>>
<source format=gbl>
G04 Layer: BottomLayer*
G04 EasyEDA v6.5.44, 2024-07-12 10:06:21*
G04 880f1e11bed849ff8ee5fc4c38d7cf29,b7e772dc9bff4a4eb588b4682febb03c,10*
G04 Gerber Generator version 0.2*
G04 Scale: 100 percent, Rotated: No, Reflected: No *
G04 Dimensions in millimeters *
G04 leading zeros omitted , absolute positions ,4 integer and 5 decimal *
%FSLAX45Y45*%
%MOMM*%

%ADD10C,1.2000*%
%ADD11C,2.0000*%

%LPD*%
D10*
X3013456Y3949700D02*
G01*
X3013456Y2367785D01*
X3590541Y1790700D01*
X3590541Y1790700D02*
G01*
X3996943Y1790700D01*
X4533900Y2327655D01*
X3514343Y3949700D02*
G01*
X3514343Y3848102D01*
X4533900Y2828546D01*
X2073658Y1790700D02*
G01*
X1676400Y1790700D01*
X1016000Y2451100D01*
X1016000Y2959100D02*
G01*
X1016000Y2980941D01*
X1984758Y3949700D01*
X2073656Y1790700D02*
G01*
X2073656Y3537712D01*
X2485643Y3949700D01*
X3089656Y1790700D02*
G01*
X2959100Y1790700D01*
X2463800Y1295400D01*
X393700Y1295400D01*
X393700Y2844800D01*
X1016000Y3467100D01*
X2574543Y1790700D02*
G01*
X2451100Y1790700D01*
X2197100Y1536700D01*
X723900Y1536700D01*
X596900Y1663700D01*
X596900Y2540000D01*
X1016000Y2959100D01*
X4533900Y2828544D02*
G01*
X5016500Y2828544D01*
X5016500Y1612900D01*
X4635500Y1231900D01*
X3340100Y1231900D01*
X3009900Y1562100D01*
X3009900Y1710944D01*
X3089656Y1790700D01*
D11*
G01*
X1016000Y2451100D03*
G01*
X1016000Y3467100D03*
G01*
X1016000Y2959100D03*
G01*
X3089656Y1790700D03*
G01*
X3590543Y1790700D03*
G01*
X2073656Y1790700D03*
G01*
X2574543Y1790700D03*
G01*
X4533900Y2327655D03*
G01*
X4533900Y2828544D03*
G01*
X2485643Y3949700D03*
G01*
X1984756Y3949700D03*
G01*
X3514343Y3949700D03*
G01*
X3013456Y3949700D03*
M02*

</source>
<<
>>
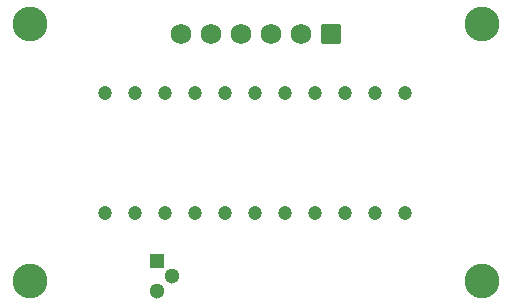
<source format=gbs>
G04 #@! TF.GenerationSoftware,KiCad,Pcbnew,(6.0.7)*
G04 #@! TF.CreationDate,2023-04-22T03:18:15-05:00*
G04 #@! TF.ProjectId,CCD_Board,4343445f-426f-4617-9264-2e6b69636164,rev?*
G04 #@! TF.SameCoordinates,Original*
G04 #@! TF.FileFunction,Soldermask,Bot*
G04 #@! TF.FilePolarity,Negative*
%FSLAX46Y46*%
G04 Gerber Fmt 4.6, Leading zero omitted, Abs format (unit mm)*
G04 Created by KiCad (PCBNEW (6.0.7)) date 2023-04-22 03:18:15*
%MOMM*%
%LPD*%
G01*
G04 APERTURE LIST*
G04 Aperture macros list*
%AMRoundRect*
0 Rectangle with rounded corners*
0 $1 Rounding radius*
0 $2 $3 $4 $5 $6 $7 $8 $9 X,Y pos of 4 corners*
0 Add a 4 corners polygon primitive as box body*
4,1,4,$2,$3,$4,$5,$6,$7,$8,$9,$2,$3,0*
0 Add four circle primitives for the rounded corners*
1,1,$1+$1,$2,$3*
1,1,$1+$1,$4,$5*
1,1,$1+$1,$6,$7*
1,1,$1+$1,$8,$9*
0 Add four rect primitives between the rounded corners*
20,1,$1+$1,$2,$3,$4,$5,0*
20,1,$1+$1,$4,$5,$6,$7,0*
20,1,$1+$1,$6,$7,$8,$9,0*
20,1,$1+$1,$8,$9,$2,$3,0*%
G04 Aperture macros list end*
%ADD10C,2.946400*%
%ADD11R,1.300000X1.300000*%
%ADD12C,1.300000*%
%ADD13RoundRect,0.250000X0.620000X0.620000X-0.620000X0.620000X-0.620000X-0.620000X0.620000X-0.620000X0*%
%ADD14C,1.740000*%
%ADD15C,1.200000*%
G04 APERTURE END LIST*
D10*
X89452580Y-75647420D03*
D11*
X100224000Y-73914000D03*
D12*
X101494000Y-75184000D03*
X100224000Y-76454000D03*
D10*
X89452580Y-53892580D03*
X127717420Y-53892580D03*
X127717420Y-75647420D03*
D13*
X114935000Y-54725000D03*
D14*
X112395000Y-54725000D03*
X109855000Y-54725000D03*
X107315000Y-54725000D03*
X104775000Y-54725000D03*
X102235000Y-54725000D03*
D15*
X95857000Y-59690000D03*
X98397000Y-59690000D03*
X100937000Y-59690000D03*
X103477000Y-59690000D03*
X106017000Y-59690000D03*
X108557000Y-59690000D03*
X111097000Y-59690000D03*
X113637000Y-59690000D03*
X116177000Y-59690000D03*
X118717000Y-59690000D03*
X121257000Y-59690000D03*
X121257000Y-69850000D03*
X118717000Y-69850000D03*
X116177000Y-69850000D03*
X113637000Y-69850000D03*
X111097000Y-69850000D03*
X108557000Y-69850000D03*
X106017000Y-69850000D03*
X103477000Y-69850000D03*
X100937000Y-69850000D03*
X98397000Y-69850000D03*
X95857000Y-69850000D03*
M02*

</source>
<<
>>
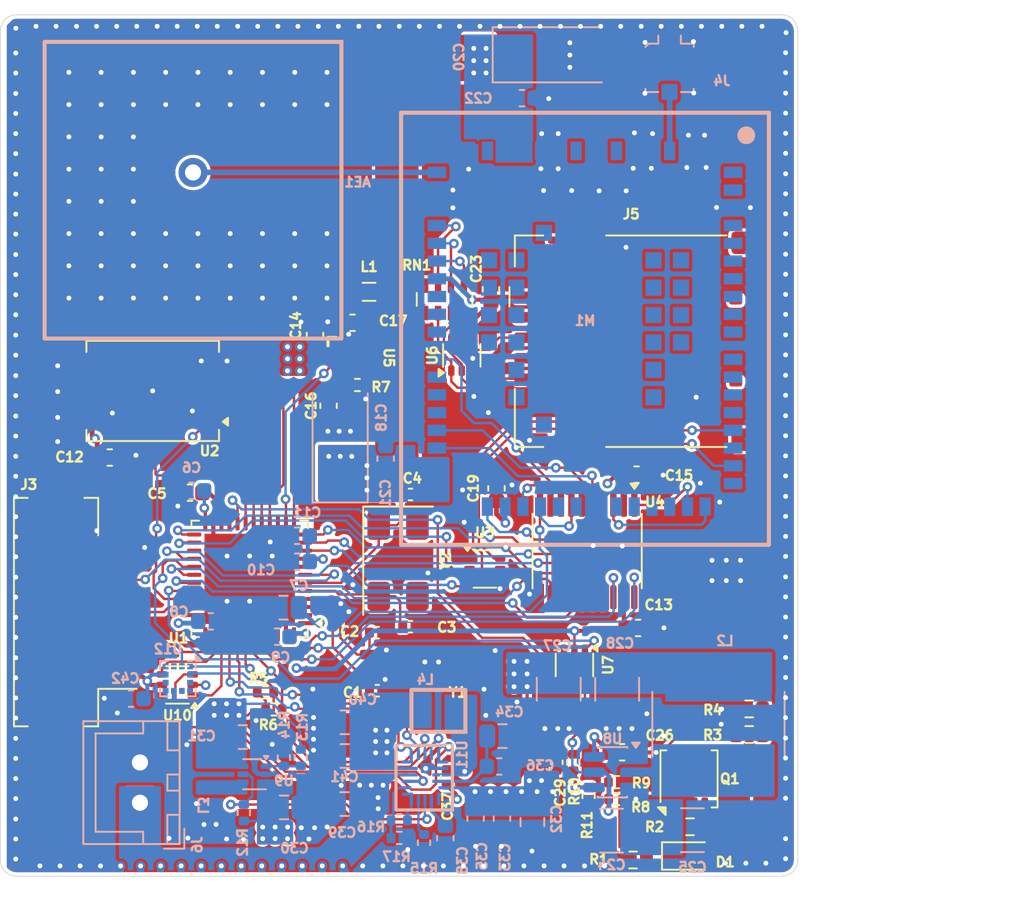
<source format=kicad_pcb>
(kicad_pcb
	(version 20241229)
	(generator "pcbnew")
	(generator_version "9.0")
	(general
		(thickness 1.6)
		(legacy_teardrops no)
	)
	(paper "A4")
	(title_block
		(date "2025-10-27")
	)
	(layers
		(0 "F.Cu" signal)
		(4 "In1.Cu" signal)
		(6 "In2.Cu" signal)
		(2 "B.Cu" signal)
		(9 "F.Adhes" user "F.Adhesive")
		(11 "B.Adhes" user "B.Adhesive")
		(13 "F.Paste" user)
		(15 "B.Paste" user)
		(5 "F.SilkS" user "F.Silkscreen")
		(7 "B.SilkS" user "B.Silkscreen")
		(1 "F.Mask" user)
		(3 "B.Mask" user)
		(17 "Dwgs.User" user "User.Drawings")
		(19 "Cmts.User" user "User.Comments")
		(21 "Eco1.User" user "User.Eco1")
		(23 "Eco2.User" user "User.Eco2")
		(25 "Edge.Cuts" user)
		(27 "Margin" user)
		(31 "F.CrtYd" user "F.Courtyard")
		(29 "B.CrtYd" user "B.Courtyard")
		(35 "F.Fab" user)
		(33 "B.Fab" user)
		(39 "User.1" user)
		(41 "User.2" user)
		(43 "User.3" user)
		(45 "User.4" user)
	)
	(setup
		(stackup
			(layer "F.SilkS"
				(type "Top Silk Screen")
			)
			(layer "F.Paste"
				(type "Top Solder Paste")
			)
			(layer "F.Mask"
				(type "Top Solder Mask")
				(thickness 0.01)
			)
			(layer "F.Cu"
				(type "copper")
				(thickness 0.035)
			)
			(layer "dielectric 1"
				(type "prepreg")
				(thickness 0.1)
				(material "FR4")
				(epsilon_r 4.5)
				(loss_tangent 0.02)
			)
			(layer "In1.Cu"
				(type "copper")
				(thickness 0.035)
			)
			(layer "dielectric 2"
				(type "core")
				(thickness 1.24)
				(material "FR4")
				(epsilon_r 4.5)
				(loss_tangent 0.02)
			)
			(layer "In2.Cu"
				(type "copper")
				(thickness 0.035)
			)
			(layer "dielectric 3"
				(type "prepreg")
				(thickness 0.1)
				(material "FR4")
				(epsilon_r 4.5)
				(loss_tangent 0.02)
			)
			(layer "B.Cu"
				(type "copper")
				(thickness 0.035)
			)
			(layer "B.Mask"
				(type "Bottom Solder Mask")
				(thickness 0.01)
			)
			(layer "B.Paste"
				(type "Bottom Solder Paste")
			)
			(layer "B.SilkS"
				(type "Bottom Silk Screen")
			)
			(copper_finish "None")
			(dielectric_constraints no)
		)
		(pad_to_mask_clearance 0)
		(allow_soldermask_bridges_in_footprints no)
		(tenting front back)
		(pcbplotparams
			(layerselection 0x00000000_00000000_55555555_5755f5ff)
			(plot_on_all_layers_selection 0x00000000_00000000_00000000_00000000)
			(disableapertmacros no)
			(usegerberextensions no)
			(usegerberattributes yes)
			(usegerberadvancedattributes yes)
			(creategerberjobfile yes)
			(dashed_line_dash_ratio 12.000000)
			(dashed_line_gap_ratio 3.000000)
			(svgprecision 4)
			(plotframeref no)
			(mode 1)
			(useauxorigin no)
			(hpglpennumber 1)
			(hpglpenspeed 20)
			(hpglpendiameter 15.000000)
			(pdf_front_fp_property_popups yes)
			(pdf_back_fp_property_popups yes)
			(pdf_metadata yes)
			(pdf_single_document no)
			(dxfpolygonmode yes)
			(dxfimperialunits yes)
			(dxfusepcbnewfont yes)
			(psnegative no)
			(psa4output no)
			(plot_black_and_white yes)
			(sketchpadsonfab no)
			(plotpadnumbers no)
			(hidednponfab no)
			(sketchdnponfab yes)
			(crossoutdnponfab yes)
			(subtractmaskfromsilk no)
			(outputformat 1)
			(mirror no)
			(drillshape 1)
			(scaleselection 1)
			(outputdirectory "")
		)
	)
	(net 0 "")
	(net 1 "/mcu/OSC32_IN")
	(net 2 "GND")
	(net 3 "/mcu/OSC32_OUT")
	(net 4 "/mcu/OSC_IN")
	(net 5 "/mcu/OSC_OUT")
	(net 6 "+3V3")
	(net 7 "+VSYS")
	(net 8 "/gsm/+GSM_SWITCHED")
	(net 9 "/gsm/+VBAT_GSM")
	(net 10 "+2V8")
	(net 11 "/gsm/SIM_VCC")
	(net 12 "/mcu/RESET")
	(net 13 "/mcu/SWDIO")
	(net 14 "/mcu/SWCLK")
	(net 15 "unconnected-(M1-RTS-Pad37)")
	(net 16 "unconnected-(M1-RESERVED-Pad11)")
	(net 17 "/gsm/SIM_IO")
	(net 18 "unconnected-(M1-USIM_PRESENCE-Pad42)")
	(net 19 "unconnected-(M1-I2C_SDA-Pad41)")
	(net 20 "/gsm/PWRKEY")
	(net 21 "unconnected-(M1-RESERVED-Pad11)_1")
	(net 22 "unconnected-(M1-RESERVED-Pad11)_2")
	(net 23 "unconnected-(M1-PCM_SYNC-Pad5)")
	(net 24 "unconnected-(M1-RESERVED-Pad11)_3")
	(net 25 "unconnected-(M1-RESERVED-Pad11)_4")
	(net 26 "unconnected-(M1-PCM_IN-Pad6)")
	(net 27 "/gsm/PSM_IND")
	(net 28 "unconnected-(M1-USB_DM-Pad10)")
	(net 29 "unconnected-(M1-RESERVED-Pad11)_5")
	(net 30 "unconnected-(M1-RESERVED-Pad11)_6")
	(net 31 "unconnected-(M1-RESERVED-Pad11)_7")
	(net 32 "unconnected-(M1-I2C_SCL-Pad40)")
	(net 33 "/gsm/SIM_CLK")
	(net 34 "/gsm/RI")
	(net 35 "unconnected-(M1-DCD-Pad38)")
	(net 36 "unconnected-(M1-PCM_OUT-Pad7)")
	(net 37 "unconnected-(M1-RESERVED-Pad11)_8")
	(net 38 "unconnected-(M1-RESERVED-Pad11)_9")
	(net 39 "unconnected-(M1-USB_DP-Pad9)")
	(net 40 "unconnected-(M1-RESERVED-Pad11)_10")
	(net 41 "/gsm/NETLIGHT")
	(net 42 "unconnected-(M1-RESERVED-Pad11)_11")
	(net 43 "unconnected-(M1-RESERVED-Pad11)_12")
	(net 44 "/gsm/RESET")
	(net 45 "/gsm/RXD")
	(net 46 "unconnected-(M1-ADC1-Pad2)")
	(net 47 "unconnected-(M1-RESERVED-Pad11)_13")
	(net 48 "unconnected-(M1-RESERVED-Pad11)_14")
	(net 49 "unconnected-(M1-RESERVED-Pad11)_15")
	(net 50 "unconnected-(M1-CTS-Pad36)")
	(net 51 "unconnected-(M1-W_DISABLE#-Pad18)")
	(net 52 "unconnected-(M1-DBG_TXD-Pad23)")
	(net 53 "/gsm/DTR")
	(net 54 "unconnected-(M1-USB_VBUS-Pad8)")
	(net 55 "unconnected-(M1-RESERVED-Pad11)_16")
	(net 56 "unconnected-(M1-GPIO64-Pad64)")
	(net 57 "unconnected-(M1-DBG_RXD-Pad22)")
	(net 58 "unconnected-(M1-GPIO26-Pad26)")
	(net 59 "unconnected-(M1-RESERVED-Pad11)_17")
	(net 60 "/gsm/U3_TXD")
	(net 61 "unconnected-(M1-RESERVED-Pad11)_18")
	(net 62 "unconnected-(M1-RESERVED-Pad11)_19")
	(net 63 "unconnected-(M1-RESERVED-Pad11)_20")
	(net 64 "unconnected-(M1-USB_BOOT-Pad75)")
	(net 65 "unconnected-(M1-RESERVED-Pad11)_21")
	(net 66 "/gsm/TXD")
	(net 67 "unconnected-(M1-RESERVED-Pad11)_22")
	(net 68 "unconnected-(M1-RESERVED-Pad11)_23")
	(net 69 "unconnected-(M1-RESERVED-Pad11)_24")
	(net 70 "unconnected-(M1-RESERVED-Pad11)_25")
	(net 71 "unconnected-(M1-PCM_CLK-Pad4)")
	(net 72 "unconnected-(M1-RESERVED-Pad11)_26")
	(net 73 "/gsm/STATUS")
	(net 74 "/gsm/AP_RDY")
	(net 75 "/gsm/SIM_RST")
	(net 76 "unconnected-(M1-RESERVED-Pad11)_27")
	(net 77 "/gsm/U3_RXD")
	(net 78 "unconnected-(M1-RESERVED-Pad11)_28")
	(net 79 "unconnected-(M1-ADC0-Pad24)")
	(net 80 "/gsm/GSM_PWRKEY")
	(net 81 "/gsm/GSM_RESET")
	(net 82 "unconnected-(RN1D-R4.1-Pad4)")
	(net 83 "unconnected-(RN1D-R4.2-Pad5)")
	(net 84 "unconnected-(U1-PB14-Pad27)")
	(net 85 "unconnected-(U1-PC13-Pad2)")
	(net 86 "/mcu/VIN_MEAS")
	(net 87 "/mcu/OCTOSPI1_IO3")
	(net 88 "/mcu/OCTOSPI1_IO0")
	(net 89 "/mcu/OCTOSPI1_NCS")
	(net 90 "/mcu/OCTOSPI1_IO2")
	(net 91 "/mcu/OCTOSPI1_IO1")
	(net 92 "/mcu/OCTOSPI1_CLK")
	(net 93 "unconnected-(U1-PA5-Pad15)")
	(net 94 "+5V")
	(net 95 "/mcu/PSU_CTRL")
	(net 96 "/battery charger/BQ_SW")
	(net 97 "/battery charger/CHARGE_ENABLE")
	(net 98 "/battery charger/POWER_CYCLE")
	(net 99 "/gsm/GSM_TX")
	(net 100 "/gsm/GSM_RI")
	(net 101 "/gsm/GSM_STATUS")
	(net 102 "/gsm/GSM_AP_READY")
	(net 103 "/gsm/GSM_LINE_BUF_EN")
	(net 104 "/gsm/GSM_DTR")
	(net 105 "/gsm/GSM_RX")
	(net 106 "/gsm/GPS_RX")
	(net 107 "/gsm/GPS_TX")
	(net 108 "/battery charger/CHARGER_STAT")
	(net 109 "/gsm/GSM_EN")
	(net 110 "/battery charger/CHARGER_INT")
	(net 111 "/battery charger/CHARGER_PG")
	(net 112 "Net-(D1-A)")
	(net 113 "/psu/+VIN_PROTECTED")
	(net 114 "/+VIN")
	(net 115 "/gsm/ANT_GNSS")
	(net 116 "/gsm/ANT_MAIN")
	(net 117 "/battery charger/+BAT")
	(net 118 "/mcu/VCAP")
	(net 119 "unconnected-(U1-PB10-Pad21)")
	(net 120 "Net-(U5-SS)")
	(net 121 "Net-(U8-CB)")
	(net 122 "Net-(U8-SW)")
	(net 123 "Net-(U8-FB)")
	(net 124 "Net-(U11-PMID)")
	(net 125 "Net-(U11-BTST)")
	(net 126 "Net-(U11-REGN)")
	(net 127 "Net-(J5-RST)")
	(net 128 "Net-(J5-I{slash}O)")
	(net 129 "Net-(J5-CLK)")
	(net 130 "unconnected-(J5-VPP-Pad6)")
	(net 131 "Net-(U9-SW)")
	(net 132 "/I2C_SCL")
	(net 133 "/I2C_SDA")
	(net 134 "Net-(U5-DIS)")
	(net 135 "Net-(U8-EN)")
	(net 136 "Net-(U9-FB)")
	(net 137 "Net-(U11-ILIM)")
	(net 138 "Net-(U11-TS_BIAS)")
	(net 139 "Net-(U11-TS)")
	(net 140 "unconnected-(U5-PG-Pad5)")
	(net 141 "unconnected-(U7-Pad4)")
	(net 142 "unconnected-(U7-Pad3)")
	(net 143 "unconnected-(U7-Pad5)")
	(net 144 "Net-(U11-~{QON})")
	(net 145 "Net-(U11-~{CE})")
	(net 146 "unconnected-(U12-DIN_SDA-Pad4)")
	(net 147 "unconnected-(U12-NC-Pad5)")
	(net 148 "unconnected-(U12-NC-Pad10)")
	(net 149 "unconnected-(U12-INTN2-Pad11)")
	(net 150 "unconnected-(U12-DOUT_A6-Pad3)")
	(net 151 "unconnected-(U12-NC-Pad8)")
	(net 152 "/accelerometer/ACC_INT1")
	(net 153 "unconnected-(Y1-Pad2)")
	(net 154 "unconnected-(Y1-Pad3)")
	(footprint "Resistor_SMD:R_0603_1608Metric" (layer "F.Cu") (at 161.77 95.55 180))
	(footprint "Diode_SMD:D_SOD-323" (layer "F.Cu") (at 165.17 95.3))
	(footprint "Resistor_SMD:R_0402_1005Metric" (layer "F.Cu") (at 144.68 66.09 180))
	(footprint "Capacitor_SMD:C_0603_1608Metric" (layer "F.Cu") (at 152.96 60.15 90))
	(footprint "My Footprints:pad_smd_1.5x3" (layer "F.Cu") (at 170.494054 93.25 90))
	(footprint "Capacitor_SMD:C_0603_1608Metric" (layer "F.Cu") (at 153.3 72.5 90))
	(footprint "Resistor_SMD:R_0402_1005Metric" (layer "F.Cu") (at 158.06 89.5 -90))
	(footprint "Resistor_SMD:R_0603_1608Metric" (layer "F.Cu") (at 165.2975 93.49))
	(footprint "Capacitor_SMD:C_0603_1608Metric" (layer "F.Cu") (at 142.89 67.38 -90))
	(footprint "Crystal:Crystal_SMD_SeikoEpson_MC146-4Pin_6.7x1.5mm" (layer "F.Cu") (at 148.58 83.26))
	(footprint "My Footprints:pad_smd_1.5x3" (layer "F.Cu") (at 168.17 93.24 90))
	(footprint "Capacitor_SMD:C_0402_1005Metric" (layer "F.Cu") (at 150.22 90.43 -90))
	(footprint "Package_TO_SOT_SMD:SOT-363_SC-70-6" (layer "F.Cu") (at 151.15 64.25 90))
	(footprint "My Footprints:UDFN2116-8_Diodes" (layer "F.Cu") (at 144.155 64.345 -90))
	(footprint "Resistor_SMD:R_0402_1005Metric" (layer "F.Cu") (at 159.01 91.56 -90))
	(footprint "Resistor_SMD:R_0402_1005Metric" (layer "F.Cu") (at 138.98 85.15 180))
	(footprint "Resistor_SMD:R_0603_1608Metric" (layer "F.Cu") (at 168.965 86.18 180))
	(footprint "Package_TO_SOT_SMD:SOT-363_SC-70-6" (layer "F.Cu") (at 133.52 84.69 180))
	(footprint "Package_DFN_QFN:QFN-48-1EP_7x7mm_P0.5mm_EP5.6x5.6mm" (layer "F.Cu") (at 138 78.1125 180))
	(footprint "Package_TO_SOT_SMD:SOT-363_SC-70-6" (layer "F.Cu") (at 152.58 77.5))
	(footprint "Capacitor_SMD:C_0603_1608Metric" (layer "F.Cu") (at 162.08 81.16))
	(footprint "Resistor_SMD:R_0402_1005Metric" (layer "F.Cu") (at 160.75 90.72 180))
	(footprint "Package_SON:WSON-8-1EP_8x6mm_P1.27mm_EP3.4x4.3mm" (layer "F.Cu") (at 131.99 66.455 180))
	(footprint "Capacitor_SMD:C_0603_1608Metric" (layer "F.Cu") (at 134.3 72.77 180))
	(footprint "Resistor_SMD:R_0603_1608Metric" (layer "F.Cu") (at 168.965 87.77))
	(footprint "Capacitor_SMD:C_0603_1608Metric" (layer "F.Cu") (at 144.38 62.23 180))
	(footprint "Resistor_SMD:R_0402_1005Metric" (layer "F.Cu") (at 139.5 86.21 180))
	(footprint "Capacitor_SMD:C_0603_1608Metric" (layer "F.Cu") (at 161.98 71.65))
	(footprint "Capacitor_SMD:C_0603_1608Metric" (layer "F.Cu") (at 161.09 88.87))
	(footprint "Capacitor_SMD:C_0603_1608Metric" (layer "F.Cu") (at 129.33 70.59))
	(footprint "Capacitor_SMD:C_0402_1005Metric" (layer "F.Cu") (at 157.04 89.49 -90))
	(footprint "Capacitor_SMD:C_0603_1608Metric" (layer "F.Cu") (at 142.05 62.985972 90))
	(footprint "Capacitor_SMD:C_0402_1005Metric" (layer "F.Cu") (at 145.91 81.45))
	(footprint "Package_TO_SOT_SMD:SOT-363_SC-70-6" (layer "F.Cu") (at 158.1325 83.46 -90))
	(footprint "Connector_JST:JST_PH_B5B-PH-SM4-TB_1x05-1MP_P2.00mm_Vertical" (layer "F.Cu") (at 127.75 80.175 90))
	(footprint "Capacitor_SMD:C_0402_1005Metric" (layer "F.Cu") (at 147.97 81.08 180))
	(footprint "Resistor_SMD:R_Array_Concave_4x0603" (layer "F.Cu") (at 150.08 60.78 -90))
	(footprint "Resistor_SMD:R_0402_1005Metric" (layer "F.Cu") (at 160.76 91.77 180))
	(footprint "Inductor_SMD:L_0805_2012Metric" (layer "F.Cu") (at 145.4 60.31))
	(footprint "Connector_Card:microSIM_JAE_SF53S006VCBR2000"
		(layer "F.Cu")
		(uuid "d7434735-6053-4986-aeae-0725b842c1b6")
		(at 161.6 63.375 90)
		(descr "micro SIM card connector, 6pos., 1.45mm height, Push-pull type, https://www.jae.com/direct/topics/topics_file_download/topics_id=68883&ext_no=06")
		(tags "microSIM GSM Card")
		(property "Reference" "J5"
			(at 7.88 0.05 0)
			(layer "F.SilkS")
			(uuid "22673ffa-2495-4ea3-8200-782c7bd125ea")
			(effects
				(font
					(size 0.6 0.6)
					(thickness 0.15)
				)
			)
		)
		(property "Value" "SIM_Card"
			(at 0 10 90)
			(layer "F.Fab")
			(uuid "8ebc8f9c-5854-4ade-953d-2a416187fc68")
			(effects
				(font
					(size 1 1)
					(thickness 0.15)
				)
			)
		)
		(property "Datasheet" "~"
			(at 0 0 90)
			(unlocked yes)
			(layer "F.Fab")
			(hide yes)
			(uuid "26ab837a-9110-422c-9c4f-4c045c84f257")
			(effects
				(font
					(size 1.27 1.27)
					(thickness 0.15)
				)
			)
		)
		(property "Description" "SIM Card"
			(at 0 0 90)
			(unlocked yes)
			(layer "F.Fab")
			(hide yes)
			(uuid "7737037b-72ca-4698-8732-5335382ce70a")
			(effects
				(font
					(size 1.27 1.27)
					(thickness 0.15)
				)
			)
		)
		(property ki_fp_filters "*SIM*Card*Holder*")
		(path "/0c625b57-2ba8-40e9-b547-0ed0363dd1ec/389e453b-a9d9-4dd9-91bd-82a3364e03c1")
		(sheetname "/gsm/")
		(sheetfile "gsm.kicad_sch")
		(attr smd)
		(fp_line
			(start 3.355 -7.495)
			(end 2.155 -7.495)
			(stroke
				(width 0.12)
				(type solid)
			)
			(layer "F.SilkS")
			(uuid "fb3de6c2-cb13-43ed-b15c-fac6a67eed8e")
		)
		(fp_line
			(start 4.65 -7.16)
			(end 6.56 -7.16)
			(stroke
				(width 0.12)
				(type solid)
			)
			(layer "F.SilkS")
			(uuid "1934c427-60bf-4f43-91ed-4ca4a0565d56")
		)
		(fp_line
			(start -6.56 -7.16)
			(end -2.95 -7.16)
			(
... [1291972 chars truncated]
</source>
<<
The answer must consist of every line above that contains the word "Paste".

:: Task response ::
		(13 "F.Paste" user)
		(15 "B.Paste" user)
			(layer "F.Paste"
				(type "Top Solder Paste")
			(layer "B.Paste"
				(type "Bottom Solder Paste")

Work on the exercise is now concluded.